Janice stands up again, quite straight, her face ashy white in Williams’ flashlight beam. “Do you…? I…I forgot…I should have…Oh my!” She looks down, and starts scrabbling once more among notes and papers and telephone books like a vorpal squirrel after the last of its hoard, muttering. Then she stares straight at him as if she had just spotted the severed head of John the Baptist hovering in the air, behind him. He wonders why she is so agitated, hopping around like spit on a griddle. Does he always have this effect on people?

Anyway, he has the distinct feeling that she’s not listening when he tells her of how Morrison had been banned forever from lab work. After he, Professor Garrison Williams, had uncovered those so-called accidents. Those girl graduate students, those ditzy lab techs he’d knocked up.

And then sliced up.

Careless, though. One of them had been alive – only just – to finger him to the Police, just as they raided his lab through the front, while he vamoosed out back.

He can still remember that girl. Haunts his dreams. On a gurney, awash with blood like you’d never seen, sliced like a bad C-section. Whatever was in there, though, had been ripped loose. Ripped. She died, that girl, right before his eyes – died right there, on the gurney, in all that blood.

It was hushed up, of course, as these things are. Drug money can do so much. He’d been under a cloak of anonymity, on the Board of Inquiry. But Morrison had been anonymous, kind of. Back then he was called John Wayne. God knows what he’ll call himself now, after his latest flit.
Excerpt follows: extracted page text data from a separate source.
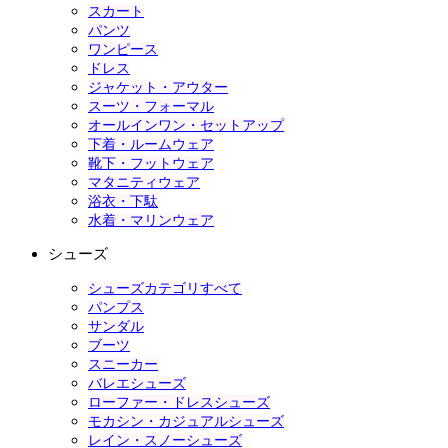
スカート
パンツ
ワンピース
ドレス
ジャケット・アウター
スーツ・フォーマル
オールインワン・セットアップ
下着・ルームウェア
靴下・フットウェア
マタニティウェア
浴衣・下駄
水着・マリンウェア
シューズ
シューズカテゴリすべて
パンプス
サンダル
ブーツ
スニーカー
バレエシューズ
ローファー・ドレスシューズ
モカシン・カジュアルシューズ
レイン・スノーシューズ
With Alex. And what she’s carrying.

And Williams remembers, and remembers, that girl on the gurney. How much she looked like Bev. He didn’t do so much work after that. His research took a nosedive. The drugs helped, though, for a spell, until they took over from work, sort of, and, well, here he is, in the same place of banishment as the man he’d helped exile. Ironic. And with a girl who, if he didn’t do something about it, would end up as his latest experiment. The voice of Janice Squearn knocks on the closing doors of his mind.

“Yes, that’s all very well, Dr Williams. But we can do something about this. You see, Miss Honiton has found something I think you should see. Look – I found it!” She holds up a big, steel key. It shines and sparkles in the torchlight. “I had meant to do something – call Elaine Fitch – when we found out, but then Bob Honeypott, well, you know…”
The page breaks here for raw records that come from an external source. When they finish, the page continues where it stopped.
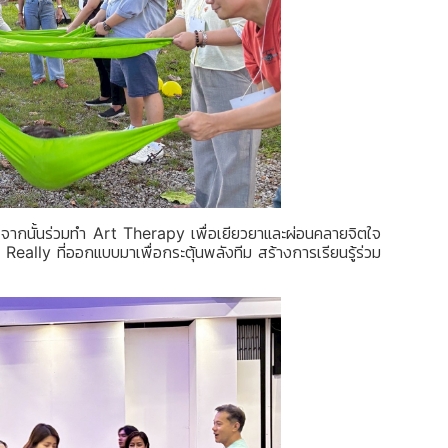
 จากนั้นร่วมทำ
Art Therapy
เพื่อเยียวยาและผ่อนคลายจิตใจ
 Really
ที่ออกแบบมาเพื่อกระตุ้นพลังทีม สร้างการเรียนรู้ร่วม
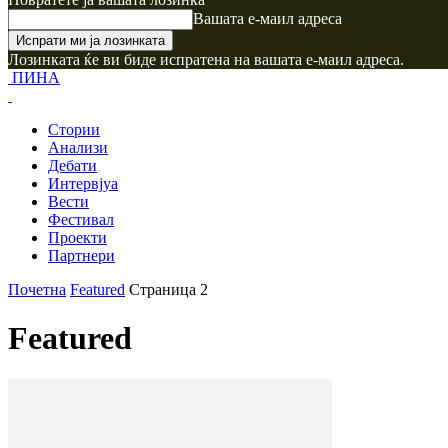
Вашата е-маил адреса
Лозинката ќе ви биде испратена на вашата е-маил адреса.
ПИНА
Стории
Анализи
Дебати
Интервјуа
Вести
Фестивал
Проекти
Партнери
Почетна
Featured
Страница 2
Featured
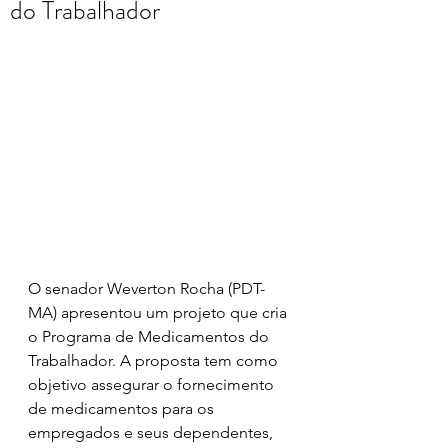
do Trabalhador
O senador Weverton Rocha (PDT-
MA) apresentou um projeto que cria 
o Programa de Medicamentos do 
Trabalhador. A proposta tem como 
objetivo assegurar o fornecimento 
de medicamentos para os 
empregados e seus dependentes,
“I liked Bob,” he says, following Janice Squearn down the hall, pointing the way with a high beam between the lugubrious shadow-shifting shapes of the display cabinets, to Morrison’s office. “He was always very good to me.”
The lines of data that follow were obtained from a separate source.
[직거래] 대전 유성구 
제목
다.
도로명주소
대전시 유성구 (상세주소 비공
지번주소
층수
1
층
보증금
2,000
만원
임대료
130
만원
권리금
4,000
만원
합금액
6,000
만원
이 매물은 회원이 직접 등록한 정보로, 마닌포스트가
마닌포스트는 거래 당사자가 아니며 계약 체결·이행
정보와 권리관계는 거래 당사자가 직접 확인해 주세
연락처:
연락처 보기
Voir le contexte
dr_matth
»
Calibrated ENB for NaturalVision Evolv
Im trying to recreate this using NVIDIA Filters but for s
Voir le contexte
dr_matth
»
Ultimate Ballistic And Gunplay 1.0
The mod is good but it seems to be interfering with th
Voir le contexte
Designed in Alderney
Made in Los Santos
The door is ajar. The desk has been stripped of papers – a few scraps lie abandoned on the floor. Same old, same old.

“Bob Honeypott?” says Squearn, edging behind the desk to the concealed panel. “He had some redeeming features, then.” The panel yawns open to worlds beyond. “When I taught him at school he was a little shit.”


Ralph Willoughby is packing a case as fast as he can. A footman – one he knows shares his fear of Sir Frideric and the Honeypotts – is ready with a horse to speed him away before they notice his absence. He will run, he will hide, he knows not where. England will be too small a compass for their vengeful search. He will try America, perhaps. Or Hindustan. Or the South Seas. Anywhere but here.

But his last memory of this place will not be of Sir Frideric and their work together, but of eyes. The maddened, bulging eyes in the face of Lady Felicity as she hurled herself over the cliff, right before him, paralyzed as he was with incredulity at what they had together witnessed, and unable to stop her. They were the same eyes – the same sweet, blue eyes – that his beloved Rebecca had once worn, before Sir Frideric had desecrated her, had done to her what even he, so close to the mind and the ways of the great Artist, would have thought beyond speech, beyond imagining.

The same eyes, before Sir Frideric had scooped them from her dead skull and replaced them with perfect, unseeing glass.